Birruete Pimentel was around 17 when he and his father first opened the business that is today Cucurucho Café, in 1977. It started as a small store, selling sweets, drinks. It wasn’t until around 2012 that they started to get into coffee, after Birruete Pimentel’s son started learning more about the world of gourmet drinks. They knew the business needed to pivot to stay alive, so they dove in. “You have to unlearn to learn,” he said.
Since then, the business has done well—its three locations, in Roma, Polanco and near Reforma, are testament. Still, the pandemic has been unforgiving for coffee shops, large and small. Mexico’s El Financiero reported that sales in coffee shops in the country went from $684.4 million in 2019 to $512.3 million in 2020.

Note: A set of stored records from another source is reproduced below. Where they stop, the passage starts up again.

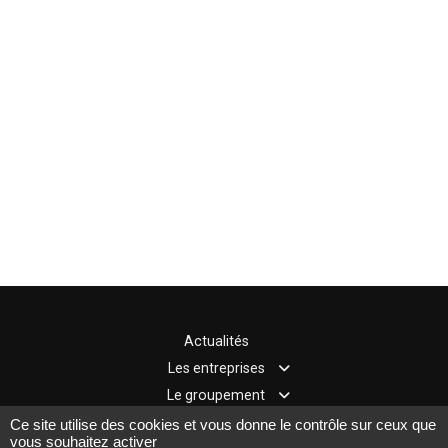
Actualités
Les entreprises
Rechercher
Le groupement
Pôle mécanique,
Edito
Les actions
Ce site utilise des cookies et vous donne le contrôle sur ceux que
métallurgie,
vous souhaitez activer
Qui sommes-nous
Les commissions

But Birruete Pimentel is still worried—it will take a long time to recover, he says. Some small businesses never will.
Cucurucho is one of several gourmet coffee shops that dot the streets of the hipster, foreigner-filled Roma neighborhood. Many of them are filled with Americans and Europeans like myself, who find familiarity within them. When I ask Birruete Pimentel what percentage of his clients are foreigners, he pauses. “It’s an unfair question,” he tells me. Foreigners earning in dollars, pounds or Euros can afford to be frequent customers. Many Mexican workers cannot.
But these gourmet shops certainly aren’t the only places to enjoy caffeine in the city: The woman selling tamales on the street who mixes instant coffee with hot water and slides you a tub of powdered creamer offers a different sort of sensory experience, one where you feel the warmth through the Styrofoam cup and listen to the orders of the neighbors who accompany you. The gleaming metal espresso machine is replaced by dull metal containers full of atole, but the feeling of connection is the same.
These are complex, imperfect meeting places—but they are meeting places nonetheless. The casual, luxurious act of sitting somewhere and drinking coffee, and just “being,” surrounded by others, is one of the things I’ve missed most during the pandemic. It’s another act that involves all senses.
“Here, I’m me. Coffee allows me to be myself,” Birruete Pimentel says. “And to share that.”